In September 2017, Durbin released his first full-length novel, titled MacArthur Park. The book takes its name from a Donna Summer cover of the song "MacArthur Park". The book's plot loosely follows a fictional poet and art writer living in New York during and after the landfall of Hurricane Sandy in New York City in 2012. Writer Lynne Tillman described it as "a novel of unsparing consciousness that spars with the news and effects of uncontrollable weather."

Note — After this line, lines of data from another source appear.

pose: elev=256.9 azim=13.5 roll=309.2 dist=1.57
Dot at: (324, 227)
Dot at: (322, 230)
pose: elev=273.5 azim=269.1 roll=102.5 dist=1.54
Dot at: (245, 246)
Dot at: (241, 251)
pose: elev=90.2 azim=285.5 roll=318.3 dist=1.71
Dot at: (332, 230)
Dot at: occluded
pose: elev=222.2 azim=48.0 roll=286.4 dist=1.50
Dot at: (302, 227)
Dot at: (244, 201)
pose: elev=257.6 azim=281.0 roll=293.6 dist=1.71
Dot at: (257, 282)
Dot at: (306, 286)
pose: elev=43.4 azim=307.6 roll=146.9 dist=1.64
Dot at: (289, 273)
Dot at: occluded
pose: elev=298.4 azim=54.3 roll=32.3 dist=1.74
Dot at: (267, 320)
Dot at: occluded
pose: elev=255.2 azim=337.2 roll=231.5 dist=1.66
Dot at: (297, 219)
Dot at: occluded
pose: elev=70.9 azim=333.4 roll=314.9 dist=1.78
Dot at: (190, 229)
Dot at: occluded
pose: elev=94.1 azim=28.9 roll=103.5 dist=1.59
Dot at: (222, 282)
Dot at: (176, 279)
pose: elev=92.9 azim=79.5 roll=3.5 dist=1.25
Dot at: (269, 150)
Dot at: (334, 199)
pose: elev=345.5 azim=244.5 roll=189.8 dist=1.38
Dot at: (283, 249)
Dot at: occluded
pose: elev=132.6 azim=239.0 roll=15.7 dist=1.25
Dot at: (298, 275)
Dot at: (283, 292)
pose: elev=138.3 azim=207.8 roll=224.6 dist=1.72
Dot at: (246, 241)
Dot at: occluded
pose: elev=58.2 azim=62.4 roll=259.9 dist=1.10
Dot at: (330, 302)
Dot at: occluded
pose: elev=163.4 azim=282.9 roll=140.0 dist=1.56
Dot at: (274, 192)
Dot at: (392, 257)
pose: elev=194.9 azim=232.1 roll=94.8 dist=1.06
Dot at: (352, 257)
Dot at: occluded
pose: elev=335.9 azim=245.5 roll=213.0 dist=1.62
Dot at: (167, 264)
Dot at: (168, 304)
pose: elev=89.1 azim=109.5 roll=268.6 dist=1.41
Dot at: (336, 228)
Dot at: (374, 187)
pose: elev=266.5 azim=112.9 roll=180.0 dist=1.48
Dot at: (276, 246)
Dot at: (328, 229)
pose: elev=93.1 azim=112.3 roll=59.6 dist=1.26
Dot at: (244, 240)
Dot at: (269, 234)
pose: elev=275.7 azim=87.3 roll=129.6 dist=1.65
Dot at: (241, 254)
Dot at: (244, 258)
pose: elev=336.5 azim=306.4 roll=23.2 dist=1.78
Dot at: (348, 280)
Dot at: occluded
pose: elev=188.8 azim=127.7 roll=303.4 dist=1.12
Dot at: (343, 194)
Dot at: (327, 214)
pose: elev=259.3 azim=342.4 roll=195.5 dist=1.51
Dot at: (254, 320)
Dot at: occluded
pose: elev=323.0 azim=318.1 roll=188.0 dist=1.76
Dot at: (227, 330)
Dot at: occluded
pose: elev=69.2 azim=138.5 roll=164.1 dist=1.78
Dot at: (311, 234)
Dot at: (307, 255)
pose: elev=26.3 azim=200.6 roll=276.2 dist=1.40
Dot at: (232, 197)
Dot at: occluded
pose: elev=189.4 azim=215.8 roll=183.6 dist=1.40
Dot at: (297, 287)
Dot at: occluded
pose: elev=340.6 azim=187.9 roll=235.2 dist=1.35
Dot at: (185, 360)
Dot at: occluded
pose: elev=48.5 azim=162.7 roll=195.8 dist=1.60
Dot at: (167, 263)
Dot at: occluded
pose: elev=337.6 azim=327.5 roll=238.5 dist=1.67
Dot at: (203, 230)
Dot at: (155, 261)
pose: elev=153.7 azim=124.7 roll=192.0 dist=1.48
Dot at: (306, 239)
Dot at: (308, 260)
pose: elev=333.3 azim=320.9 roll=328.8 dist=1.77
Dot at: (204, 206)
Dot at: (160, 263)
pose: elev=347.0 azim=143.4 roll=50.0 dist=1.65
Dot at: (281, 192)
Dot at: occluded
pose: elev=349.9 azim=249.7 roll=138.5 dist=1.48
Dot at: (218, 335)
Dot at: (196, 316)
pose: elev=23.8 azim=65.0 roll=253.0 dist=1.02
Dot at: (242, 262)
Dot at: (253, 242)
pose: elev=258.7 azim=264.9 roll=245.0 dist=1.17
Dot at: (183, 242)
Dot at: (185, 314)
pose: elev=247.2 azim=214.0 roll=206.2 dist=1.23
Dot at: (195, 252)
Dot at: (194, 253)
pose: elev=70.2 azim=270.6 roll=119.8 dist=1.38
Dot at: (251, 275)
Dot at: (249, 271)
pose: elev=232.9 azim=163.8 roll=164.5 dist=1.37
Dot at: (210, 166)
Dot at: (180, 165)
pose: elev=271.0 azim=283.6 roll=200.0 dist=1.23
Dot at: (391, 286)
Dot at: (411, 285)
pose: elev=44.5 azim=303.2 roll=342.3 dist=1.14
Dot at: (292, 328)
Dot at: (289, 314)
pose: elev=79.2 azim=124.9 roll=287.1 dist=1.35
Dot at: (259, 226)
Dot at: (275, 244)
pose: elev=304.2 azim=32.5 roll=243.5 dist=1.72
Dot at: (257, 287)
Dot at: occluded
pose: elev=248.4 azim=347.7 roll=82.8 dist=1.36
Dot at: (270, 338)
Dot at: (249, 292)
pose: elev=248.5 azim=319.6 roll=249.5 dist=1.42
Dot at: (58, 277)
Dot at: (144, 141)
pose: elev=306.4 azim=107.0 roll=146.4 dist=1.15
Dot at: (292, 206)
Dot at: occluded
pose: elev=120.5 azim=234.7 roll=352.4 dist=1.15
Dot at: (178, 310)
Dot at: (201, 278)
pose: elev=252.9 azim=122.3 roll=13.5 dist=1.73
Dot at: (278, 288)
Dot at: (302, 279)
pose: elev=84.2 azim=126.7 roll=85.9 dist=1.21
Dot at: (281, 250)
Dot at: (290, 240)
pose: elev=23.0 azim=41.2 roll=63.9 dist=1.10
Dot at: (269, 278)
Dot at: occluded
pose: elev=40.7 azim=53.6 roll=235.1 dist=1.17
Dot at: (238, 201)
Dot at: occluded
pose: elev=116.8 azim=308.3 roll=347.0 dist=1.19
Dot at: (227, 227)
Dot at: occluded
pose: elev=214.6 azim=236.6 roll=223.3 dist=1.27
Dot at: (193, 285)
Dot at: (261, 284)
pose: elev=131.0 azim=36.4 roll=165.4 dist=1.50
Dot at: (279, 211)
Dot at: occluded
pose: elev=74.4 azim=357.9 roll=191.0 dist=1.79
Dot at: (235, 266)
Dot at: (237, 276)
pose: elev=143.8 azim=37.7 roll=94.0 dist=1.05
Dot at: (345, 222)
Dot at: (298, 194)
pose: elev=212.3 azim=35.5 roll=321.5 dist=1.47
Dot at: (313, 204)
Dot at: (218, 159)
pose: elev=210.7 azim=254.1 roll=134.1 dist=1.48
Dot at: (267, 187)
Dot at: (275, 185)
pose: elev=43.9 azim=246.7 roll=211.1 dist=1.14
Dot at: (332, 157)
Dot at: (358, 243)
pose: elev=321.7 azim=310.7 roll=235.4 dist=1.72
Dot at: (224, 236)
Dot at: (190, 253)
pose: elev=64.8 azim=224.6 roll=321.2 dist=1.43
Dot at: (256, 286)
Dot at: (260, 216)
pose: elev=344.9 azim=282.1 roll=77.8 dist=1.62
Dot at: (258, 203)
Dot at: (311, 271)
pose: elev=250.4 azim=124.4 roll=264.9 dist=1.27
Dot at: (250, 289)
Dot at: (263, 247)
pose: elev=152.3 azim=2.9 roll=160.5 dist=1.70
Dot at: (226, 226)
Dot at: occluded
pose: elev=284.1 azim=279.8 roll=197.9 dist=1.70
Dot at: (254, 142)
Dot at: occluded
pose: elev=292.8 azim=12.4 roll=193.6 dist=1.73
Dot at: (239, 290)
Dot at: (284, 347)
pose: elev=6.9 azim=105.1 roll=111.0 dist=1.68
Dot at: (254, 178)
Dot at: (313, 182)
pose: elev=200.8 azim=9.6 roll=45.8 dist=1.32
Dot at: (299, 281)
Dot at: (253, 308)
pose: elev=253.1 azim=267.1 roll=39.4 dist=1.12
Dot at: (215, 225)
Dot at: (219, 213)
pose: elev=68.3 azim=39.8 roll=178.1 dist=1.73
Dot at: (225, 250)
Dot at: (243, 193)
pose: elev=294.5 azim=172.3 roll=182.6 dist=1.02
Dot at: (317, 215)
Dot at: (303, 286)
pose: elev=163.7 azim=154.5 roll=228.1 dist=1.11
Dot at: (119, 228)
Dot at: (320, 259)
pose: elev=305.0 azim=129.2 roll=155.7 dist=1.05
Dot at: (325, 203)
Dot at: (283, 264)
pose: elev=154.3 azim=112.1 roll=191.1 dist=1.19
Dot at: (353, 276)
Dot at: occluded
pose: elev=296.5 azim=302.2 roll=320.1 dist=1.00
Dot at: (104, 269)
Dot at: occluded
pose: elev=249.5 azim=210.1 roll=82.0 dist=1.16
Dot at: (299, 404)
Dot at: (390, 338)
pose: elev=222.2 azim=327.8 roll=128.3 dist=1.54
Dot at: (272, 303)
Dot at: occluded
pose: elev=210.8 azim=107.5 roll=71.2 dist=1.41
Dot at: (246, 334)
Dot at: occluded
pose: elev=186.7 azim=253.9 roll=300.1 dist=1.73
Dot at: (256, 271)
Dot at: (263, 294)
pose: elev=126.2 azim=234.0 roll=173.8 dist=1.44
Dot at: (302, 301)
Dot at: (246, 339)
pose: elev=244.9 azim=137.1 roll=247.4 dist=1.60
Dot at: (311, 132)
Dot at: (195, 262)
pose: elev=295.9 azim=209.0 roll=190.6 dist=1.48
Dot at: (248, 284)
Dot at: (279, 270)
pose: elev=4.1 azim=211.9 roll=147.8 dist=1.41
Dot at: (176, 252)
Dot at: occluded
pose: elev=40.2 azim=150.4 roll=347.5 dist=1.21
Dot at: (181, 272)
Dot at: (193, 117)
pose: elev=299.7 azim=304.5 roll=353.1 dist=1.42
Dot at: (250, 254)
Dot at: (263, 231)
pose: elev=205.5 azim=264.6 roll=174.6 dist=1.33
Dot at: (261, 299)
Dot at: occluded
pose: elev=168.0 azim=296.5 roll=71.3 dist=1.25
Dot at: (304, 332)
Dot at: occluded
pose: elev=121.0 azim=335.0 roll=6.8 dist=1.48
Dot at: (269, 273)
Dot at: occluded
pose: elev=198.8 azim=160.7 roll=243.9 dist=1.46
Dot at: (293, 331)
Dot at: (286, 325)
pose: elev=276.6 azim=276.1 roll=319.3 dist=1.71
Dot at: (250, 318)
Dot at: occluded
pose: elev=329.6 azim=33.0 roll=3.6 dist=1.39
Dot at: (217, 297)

Durbin's second book of fiction, Skyland, is an "impressionistic novella" that follows a writer on the island of Patmos with his close friend as they attempt to locate a painting made by the French novelist and photographer Hervé Guibert. The Wonderful World That Almost Was, a dual biography of Peter Hujar and Paul Thek written by Durbin, was published in 2026.

== Themes ==

=== Style ===
Durbin writes with "aesthetic disinterest, waning faith, and terminal irony," notes poet Trisha Low. His poems often read as prose and wind up self-consciously adopting many voices, forms, and styles of "non-poetic" writing.

Influences

Durbin has cited a range of influences, such as the New Narrative movement of poetry with writers like Gary Indiana, Bob Glück, Bruce Boone, and Dodie Bellamy; Conceptual writer Robert Fitterman; the work of Language writers Lyn Hejinian and Leslie Scalapino; and writers Chris Kraus, Kathy Acker, and Lynne Tillman. He also cites Eileen Myles' The Importance of Being Iceland as a foundational text for fusing his art writing and poetry with his personal life.

== Selected bibliography ==

- Mature Themes (Nightboat Books, 2014). ISBN 9781937658236.
- MacArthur Park (Nightboat Books, 2017). OCLC 982090502
- Skyland (Nightboat Books, 2020). ISBN 9781643620275.
- The Wonderful World That Almost Was (Farrar, Straus and Giroux, 2026).